Exercise requirements:
No pictures in the copy, please: retype all the records exactly.

Records for the exercise:
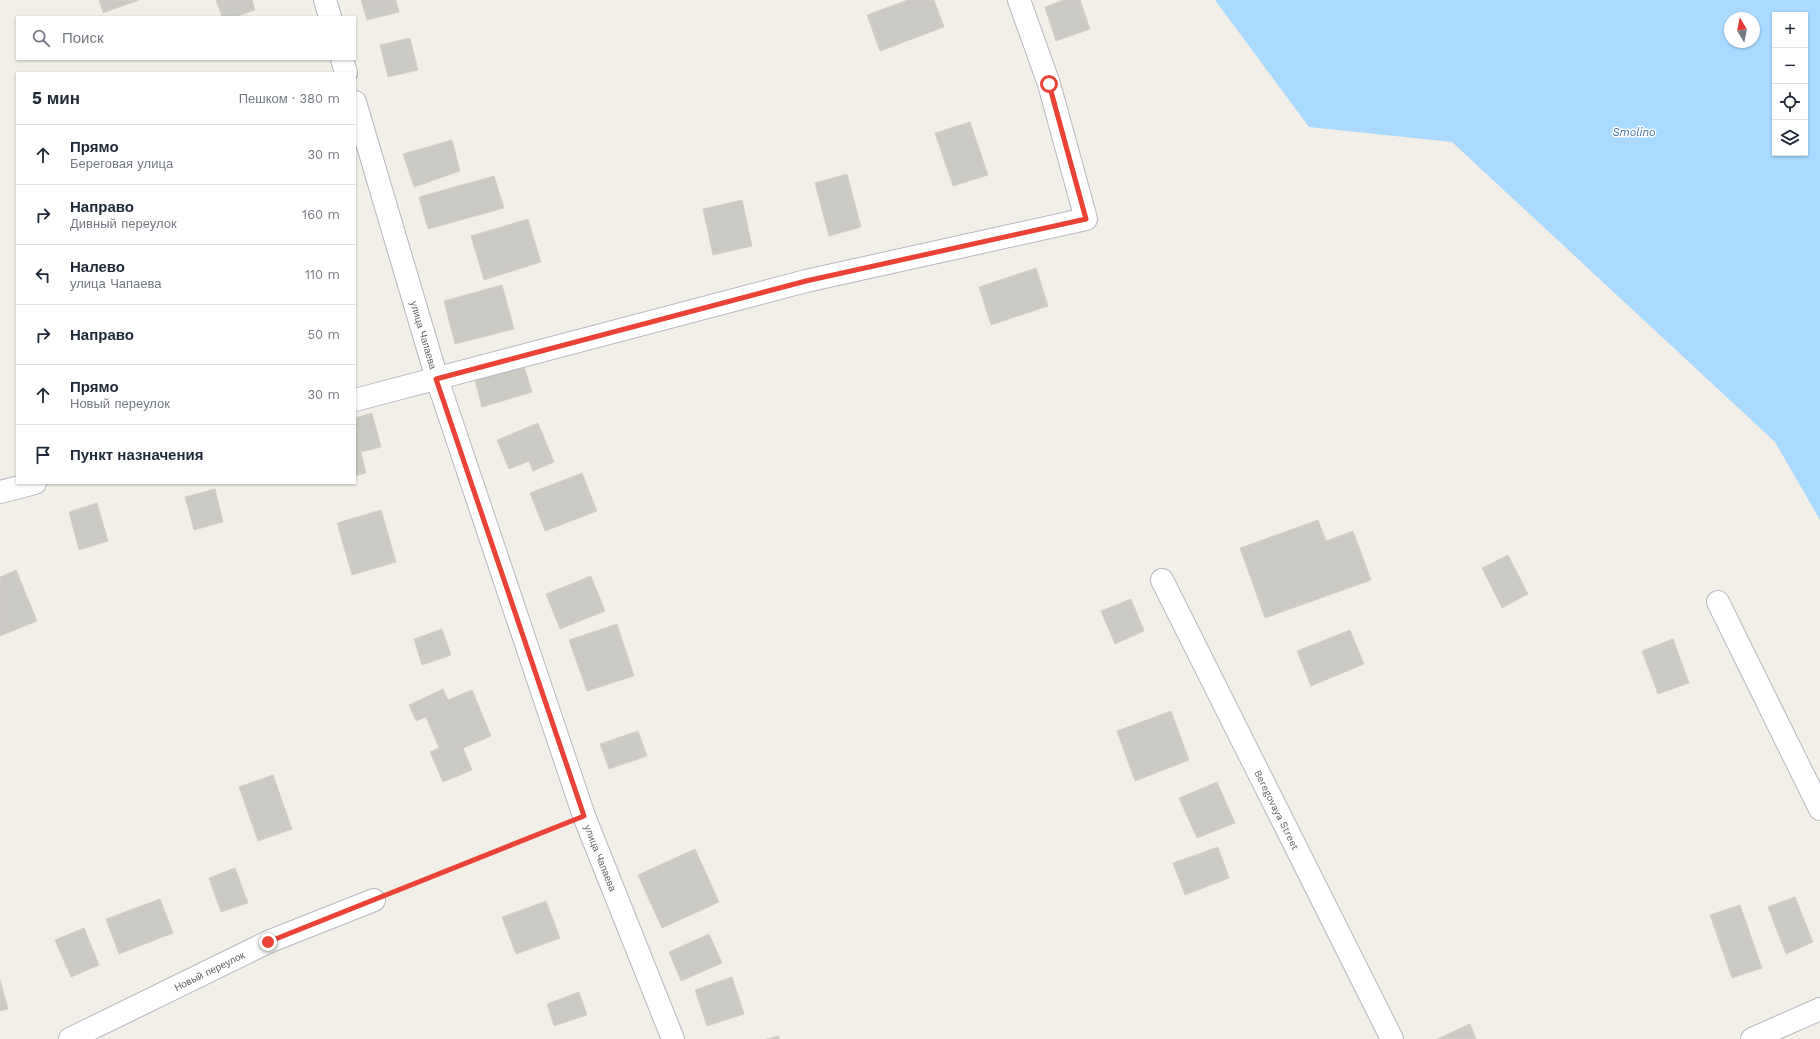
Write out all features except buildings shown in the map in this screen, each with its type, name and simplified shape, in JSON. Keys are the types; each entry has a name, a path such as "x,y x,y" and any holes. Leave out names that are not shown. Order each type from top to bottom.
{"street":[{"path":"325,0 330,16"},
{"path":"356,400 806,281 1086,219 1049,84 1019,0"},
{"path":"342,60 346,72"},
{"name":"улица Чапаева","path":"356,105 436,379 584,816 673,1039"},
{"path":"0,492 31,484"},
{"name":"Beregovaya Street","path":"1162,580 1392,1039"},
{"path":"1718,602 1820,809"},
{"name":"Новый переулок","path":"70,1039 268,942 374,900"},
{"path":"1752,1039 1820,1009"}],"path":[{"path":"374,900 584,816"}],"water":[{"name":"Smolino","path":"1215,0 1820,0 1820,520 1775,442 1452,142 1309,127"}],"route":[{"path":"268,942 584,816 436,379 806,281 1086,219 1049,84"}]}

Reply:
Write out all features except buildings shown in the map in this screen, each with its type, name and simplified shape, in JSON. Keys are the types; each entry has a name, a path such as "x,y x,y" and any holes. Leave out names that are not shown. Order each type from top to bottom.
{"street":[{"path":"325,0 330,16"},
{"path":"356,400 806,281 1086,219 1049,84 1019,0"},
{"path":"342,60 346,72"},
{"name":"улица Чапаева","path":"356,105 436,379 584,816 673,1039"},
{"path":"0,492 31,484"},
{"name":"Beregovaya Street","path":"1162,580 1392,1039"},
{"path":"1718,602 1820,809"},
{"name":"Новый переулок","path":"70,1039 268,942 374,900"},
{"path":"1752,1039 1820,1009"}],"path":[{"path":"374,900 584,816"}],"water":[{"name":"Smolino","path":"1215,0 1820,0 1820,520 1775,442 1452,142 1309,127"}],"route":[{"path":"268,942 584,816 436,379 806,281 1086,219 1049,84"}]}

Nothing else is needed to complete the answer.